What this task involves:
Look through the records below, and copy out every line that holds the string "JSON".

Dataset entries
= Beginning of Section =

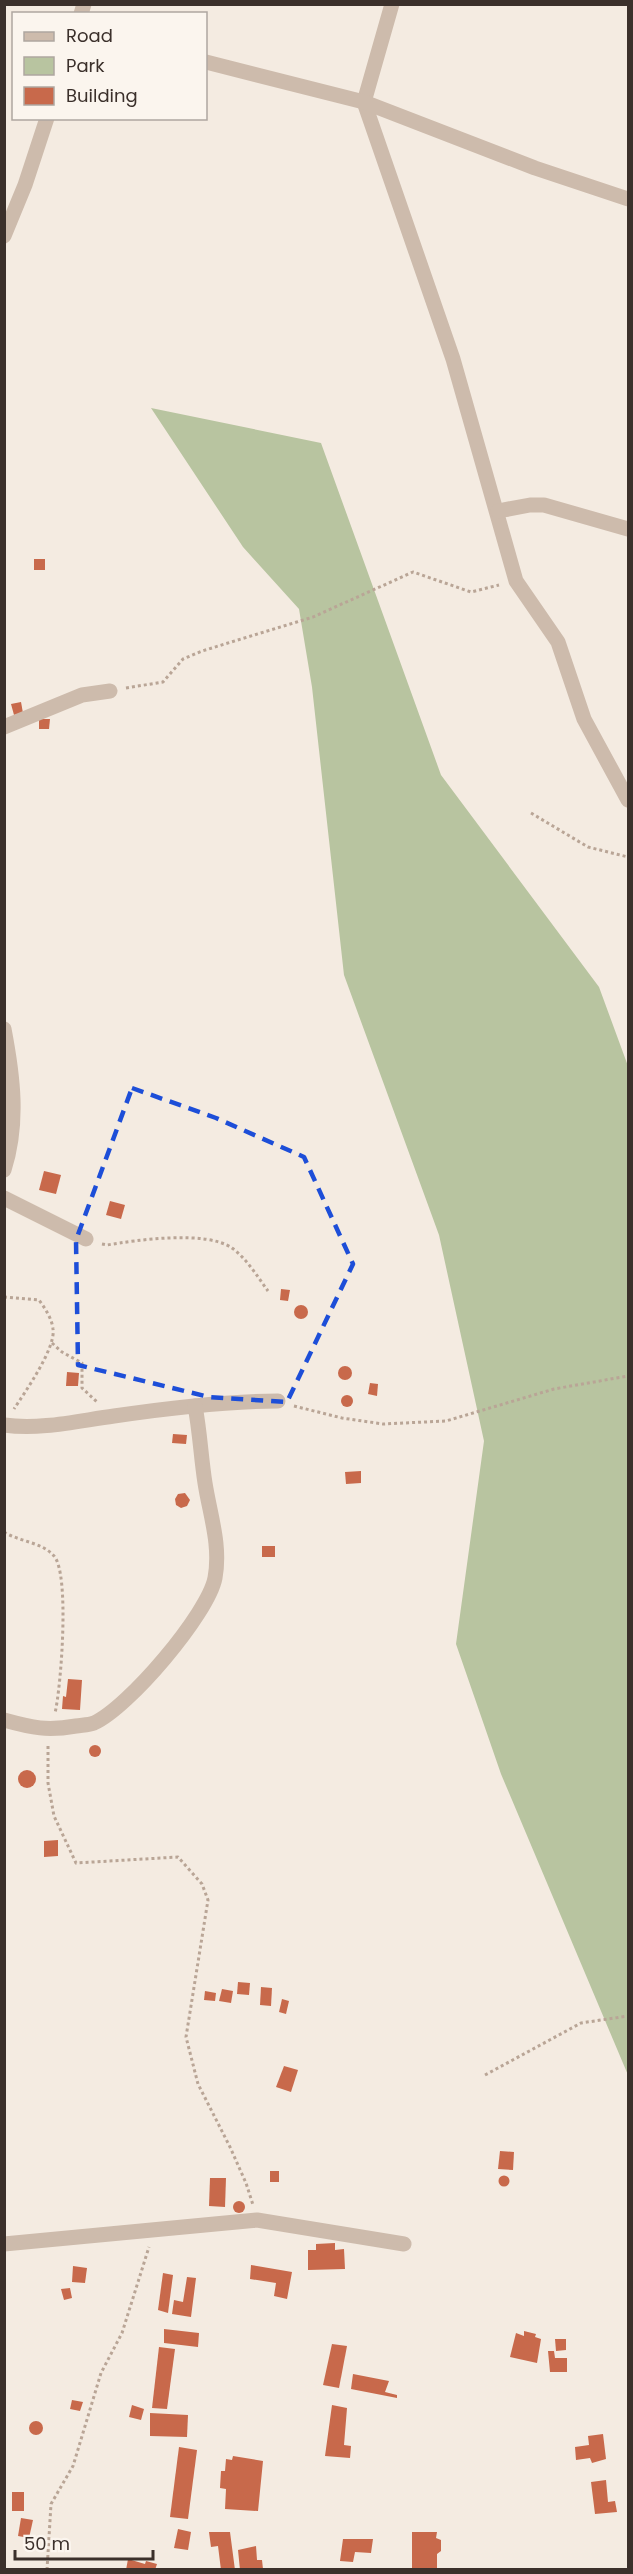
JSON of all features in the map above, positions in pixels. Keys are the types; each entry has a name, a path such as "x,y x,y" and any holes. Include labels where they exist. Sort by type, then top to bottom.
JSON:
{"street":[{"path":"392,4 364,102 453,359 516,581 558,642 584,719 628,800"},
{"path":"207,62 364,102 535,168 628,200"},
{"path":"4,236 25,185 46,120"},
{"path":"498,511 530,504 544,505 628,529"},
{"path":"4,727 82,695 110,691"},
{"path":"4,1029 12,1071 14,1110 10,1154 4,1170"},
{"path":"4,1198 86,1239"},
{"path":"8,1425 73,1424 112,1416 233,1401 278,1401"},
{"path":"4,1720 50,1730 93,1723 126,1700 168,1653 196,1616 215,1580 217,1538 205,1484 195,1406"},
{"path":"4,2244 257,2220 404,2244"}],"path":[{"path":"110,691 163,682 183,659 313,617 413,572 471,592 516,581"},
{"path":"531,813 588,847 628,857"},
{"path":"86,1239 107,1245 154,1240 219,1241 243,1257 268,1292"},
{"path":"4,1297 39,1300 46,1309 54,1330 52,1343 14,1410 8,1425"},
{"path":"52,1343 62,1352 82,1363 82,1388 112,1416"},
{"path":"278,1401 342,1418 383,1424 446,1421 554,1389 628,1376"},
{"path":"4,1532 38,1546 55,1557 60,1571 63,1594 60,1667 57,1706 50,1730 47,1762 54,1816 76,1863 178,1857 202,1884 208,1900 186,2037 198,2084 246,2182 257,2220"},
{"path":"485,2075 581,2023 628,2016"},
{"path":"47,2570 51,2504 73,2466 101,2373 122,2333 153,2231"}],"highlighted area":[{"path":"132,1088 216,1118 304,1157 353,1264 287,1402 209,1397 78,1365 76,1240"}],"green space":[{"path":"151,408 321,443 441,775 599,987 628,1066 628,2075 501,1774 456,1644 484,1441 439,1235 344,975 312,687 299,609 243,547"}],"building":[{"path":"34,559 45,559 45,570 34,570"},
{"path":"21,702 23,713 14,715 11,704"},
{"path":"39,719 50,719 49,729 39,729"},
{"path":"44,1171 61,1175 56,1194 39,1190"},
{"path":"110,1201 125,1205 121,1219 106,1215"},
{"path":"281,1289 290,1290 288,1301 280,1300"},
{"path":"298,1305 304,1305 308,1312 304,1319 298,1319 294,1315 294,1309"},
{"path":"345,1366 350,1368 352,1373 350,1378 345,1380 340,1378 338,1373 340,1368"},
{"path":"67,1372 79,1373 78,1386 66,1386"},
{"path":"370,1383 378,1384 377,1396 368,1394"},
{"path":"347,1395 353,1401 347,1407 341,1401"},
{"path":"173,1434 187,1435 186,1444 172,1443"},
{"path":"361,1471 361,1483 346,1484 345,1472"},
{"path":"185,1493 190,1500 187,1506 181,1508 176,1505 175,1499 178,1494"},
{"path":"262,1546 275,1546 275,1557 262,1557"},
{"path":"68,1679 82,1680 80,1710 62,1709"},
{"path":"95,1745 101,1751 95,1757 89,1751"},
{"path":"27,1770 33,1773 36,1779 33,1785 27,1788 21,1785 18,1779 21,1773"},
{"path":"58,1840 58,1856 44,1857 44,1841"},
{"path":"238,1982 250,1983 249,1995 237,1994"},
{"path":"261,1987 272,1988 271,2006 260,2005"},
{"path":"222,1989 233,1991 231,2003 219,2001"},
{"path":"205,1991 216,1993 215,2001 204,2000"},
{"path":"282,1999 289,2001 286,2014 279,2012"},
{"path":"284,2066 298,2070 291,2092 276,2087"},
{"path":"500,2151 514,2152 513,2170 498,2169"},
{"path":"270,2171 279,2171 279,2182 270,2182"},
{"path":"504,2175 510,2181 504,2187 498,2181"},
{"path":"210,2178 226,2178 225,2207 209,2206"},
{"path":"239,2201 245,2207 239,2213 233,2207"},
{"path":"335,2243 335,2250 344,2249 345,2269 308,2270 308,2250 316,2250 316,2244"},
{"path":"251,2265 292,2272 287,2299 274,2296 276,2283 250,2279"},
{"path":"73,2266 87,2268 85,2283 72,2282"},
{"path":"163,2273 173,2275 168,2313 158,2310"},
{"path":"187,2277 196,2278 191,2317 172,2314 174,2300 183,2302"},
{"path":"70,2288 72,2298 64,2300 61,2289"},
{"path":"164,2329 199,2333 198,2347 164,2343"},
{"path":"524,2331 536,2334 535,2337 541,2339 537,2363 510,2357 516,2333 524,2336"},
{"path":"555,2339 566,2339 566,2350 556,2351"},
{"path":"332,2344 347,2346 339,2388 323,2385"},
{"path":"159,2347 175,2349 167,2409 152,2408"},
{"path":"548,2351 554,2351 555,2358 567,2358 567,2372 550,2372"},
{"path":"353,2374 389,2381 385,2392 397,2395 397,2398 351,2389"},
{"path":"72,2400 83,2402 80,2411 70,2409"},
{"path":"132,2405 144,2409 141,2420 129,2417"},
{"path":"332,2405 347,2408 344,2445 351,2446 350,2458 325,2456"},
{"path":"150,2413 188,2415 187,2437 150,2436"},
{"path":"36,2421 41,2423 43,2428 41,2433 36,2435 31,2433 29,2428 31,2423"},
{"path":"603,2434 606,2459 592,2463 590,2458 576,2460 575,2447 589,2445 588,2436"},
{"path":"179,2447 197,2450 188,2519 170,2517"},
{"path":"233,2456 263,2461 258,2511 225,2509 226,2489 220,2488 221,2471 225,2471 226,2459 232,2460"},
{"path":"606,2480 608,2502 615,2501 617,2512 595,2514 591,2482"},
{"path":"12,2492 24,2492 24,2511 12,2511"},
{"path":"21,2518 33,2520 29,2538 18,2536"},
{"path":"178,2529 191,2532 188,2550 174,2548"},
{"path":"209,2532 230,2532 235,2570 221,2570 218,2546 211,2547"},
{"path":"412,2532 437,2532 436,2538 441,2540 441,2551 437,2554 437,2569 412,2570"},
{"path":"343,2539 373,2539 371,2553 355,2552 353,2562 340,2561"},
{"path":"256,2546 257,2560 262,2560 263,2569 240,2570 238,2550"},
{"path":"128,2559 145,2564 146,2561 157,2564 155,2570 126,2570"}]}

= End of Section =

Finished exercise:
JSON of all features in the map above, positions in pixels. Keys are the types; each entry has a name, a path such as "x,y x,y" and any holes. Include labels where they exist. Sort by type, then top to bottom.
JSON:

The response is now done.